La pièce « D.écimées » raconte une histoire tirées de faits vécus.
Photo : Gracieuseté : Stéphane Bourgeois
Pour sa première pièce de théâtre en tant qu’auteure, Marie-Eve Chabot Lortie s’est attaquée à un sujet qu’elle connaît bien: l’adoption. Plus précisément, elle s’est intéressée à la réalité de l'adoption au Québec entre les années 1920 à 1970. Dans D.écimées, présentée jusqu’au 1er avril au Théâtre Périscope, on découvre une histoire fortement inspirée par le parcours de sa maman, Louise.

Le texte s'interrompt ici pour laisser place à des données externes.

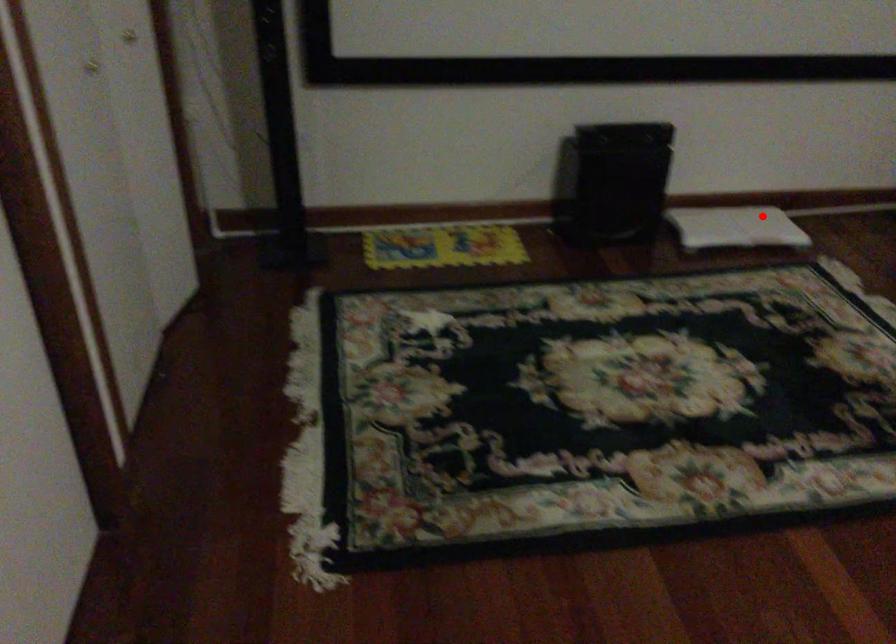
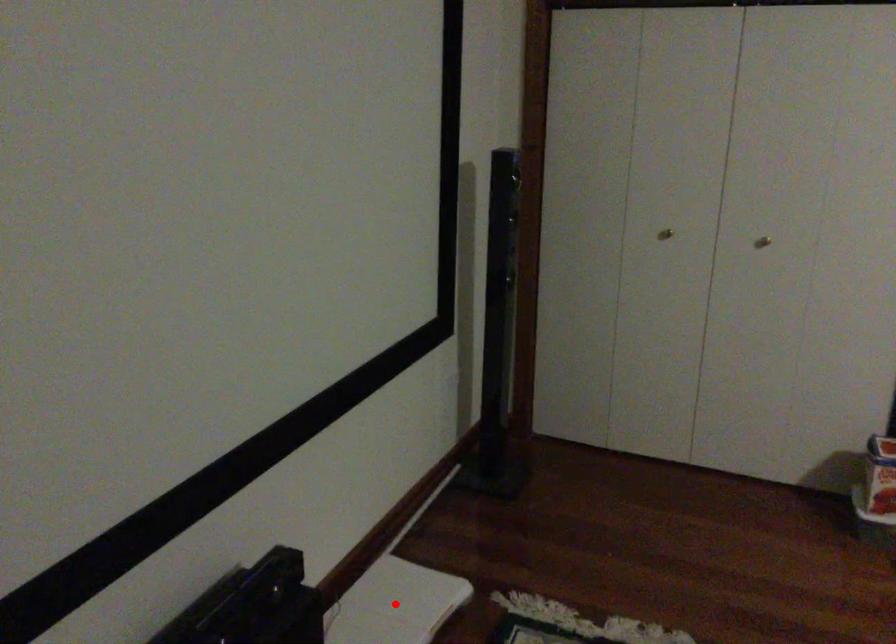
I am providing you with two images of the same scene from different viewpoints. A red point is marked on the first image and another point is marked on the second image. Do the highlighted points in image1 and image2 indicate the same real-world spot?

Louise Chabot a été adoptée à Québec alors qu’elle avait 7 mois. Sept décennies plus tard, c’est avec beaucoup d’émotions qu’elle a assisté à la première d’une pièce écrite et mise en scène par sa fille, Marie-Eve. La pièce raconte une quête absolument primordiale dans sa vie, et à laquelle Marie-Eve a pris part de différentes façons.

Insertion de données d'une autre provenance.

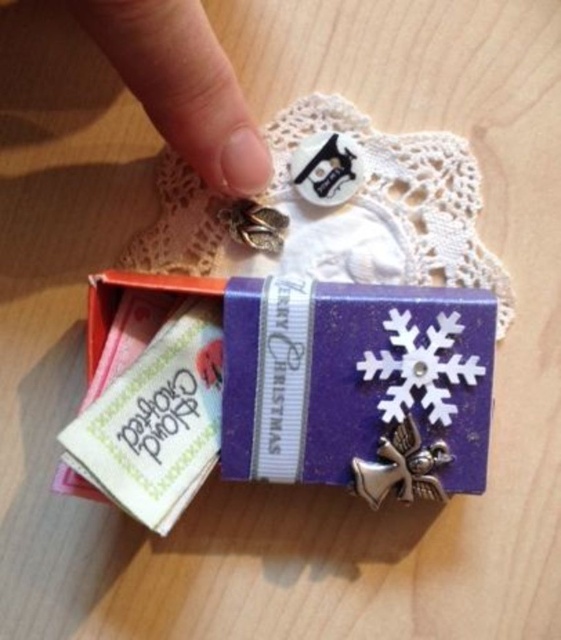
Question: Which object is positioned closest to the purple shiny gift box at center?

Choices:
 (A) white matte snowflake at center
 (B) nail polish at upper center

Answer: (A)

Question: Based on their relative distances, which object is nearer to the purple shiny gift box at center?

Choices:
 (A) nail polish at upper center
 (B) white matte snowflake at center

Answer: (B)

Question: Is the position of nail polish at upper center less distant than that of white matte snowflake at center?

Choices:
 (A) yes
 (B) no

Answer: (A)

Question: Is purple shiny gift box at center positioned in front of white matte snowflake at center?

Choices:
 (A) no
 (B) yes

Answer: (B)

Question: Can you confirm if nail polish at upper center is wider than white matte snowflake at center?

Choices:
 (A) no
 (B) yes

Answer: (B)

Question: Among these objects, which one is farthest from the camera?

Choices:
 (A) white matte snowflake at center
 (B) nail polish at upper center

Answer: (A)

C’est assez fort de vouloir savoir d’où on vient. Moi, où ça m’a frappé le plus, c’est lorsque j’ai eu Marie-Eve. On savait qu’elle ressemblait beaucoup à son papa, mais je me disais que je ne pourrais pas lui raconter d’où je viens
, se rappelle Louise Chabot.
La pièce D.écimées s’articule autour de plusieurs personnes qui ont joué un rôle clé dans la quête d’identité de Louise Chabot. Sa famille adoptive, qu’elle décrit comme un trésor dans sa vie, est évoquée dès le début de la pièce.
C’est sûr qu’il y a des moments intenses [...]. Au début de la pièce, c’est normal, c’est venu me chercher. C’est ma maman adoptive qui est décédée, et j’annonce à la famille et à tout le monde présent que, moi, je remercie maman d’être venue me chercher à la crèche
, raconte Louise Chabot.
Près de 300 000 enfants auraient été placés en adoption au Québec entre 1920 et 1970. Marie-Eve Chabot Lortie présente bien dans sa pièce le contexte de l’époque quant aux enfants nés hors mariage; toutes ces femmes à qui leur famille demandait bien souvent de s’exiler pour aller accoucher dans un grand centre avant d’y confier leur enfant pour adoption.
On ne pouvait pas le garder. Ça mettait la honte sur la famille, et aussi, tout dépendant [de la situation], sur la communauté ou le village. [...] On disait qu’elles allaient travailler, étudier, admettons à Québec ou Montréal, alors qu’elles allaient y finir leur grossesse. Elles confiaient leurs enfants à l’adoption souvent bien malgré elles
, souligne l'auteure.
Durant le processus de création de sa pièce, celle-ci a rencontré plusieurs personnes ayant vécu l’adoption. Sept femmes adoptées ont pris part notamment à un projet de médiation qui leur a permis de témoigner de leur parcours.
La plus jeune des femmes de notre projet de médiation, elle a été adoptée à la fin des années 70. Et elle m’a dit avec un sourire immense [après avoir vu la pièce]: "Il y a, à un moment donné, comme un chœur des adoptés. Et à chaque phrase, je me retrouvais dedans. Je m’étais déjà dit ça, ou je me disais ça"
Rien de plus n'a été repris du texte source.